THE PROBLEM>
Look through the data below. Pick out the lines holding the string "layout".

Start of INFORMATION SHOWN

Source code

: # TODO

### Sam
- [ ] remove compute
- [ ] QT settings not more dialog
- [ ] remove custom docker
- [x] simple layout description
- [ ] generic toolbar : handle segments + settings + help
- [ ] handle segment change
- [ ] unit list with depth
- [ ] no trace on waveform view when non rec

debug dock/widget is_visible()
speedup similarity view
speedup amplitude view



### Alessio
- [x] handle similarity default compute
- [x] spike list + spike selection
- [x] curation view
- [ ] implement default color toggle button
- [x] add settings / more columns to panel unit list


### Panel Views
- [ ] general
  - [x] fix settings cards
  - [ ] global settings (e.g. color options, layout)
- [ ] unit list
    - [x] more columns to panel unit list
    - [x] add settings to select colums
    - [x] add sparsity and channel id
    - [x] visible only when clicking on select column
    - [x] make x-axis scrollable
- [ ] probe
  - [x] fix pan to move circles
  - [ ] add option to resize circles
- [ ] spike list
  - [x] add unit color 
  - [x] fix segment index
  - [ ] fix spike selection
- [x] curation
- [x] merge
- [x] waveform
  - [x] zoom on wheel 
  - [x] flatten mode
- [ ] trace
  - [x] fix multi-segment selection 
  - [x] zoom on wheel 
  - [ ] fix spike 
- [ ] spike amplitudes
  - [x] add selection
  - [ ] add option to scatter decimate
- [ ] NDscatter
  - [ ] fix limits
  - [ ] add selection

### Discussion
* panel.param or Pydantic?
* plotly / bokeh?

End of INFORMATION SHOWN

FINISHED TASK>
- [x] simple layout description
  - [ ] global settings (e.g. color options, layout)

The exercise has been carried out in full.